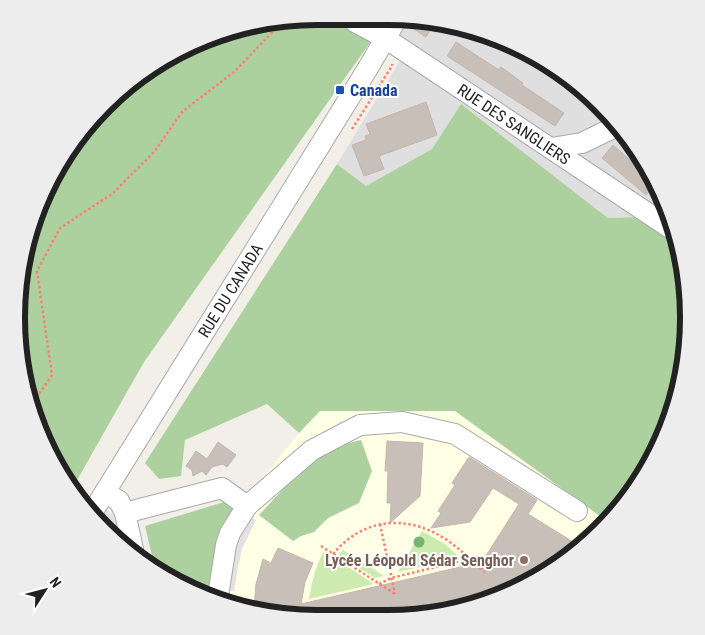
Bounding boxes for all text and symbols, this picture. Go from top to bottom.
street label: RUE DES SANGLIERS [454,80,574,168]
place label: Canada [350,81,398,100]
marker: Canada [334,84,346,96]
street label: RUE DU CANADA [194,240,266,341]
place label: Lycée Léopold Sédar Senghor [325,551,514,570]
marker: Lycée Léopold Sédar Senghor [518,554,530,566]
north arrow [20,565,70,615]
text: N [47,574,65,591]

▶ Requirement: Go through the listing above and quote it exactly, apart from its images.

▶ Solution for this problem:
Bounding boxes for all text and symbols, this picture. Go from top to bottom.
street label: RUE DES SANGLIERS [454,80,574,168]
place label: Canada [350,81,398,100]
marker: Canada [334,84,346,96]
street label: RUE DU CANADA [194,240,266,341]
place label: Lycée Léopold Sédar Senghor [325,551,514,570]
marker: Lycée Léopold Sédar Senghor [518,554,530,566]
north arrow [20,565,70,615]
text: N [47,574,65,591]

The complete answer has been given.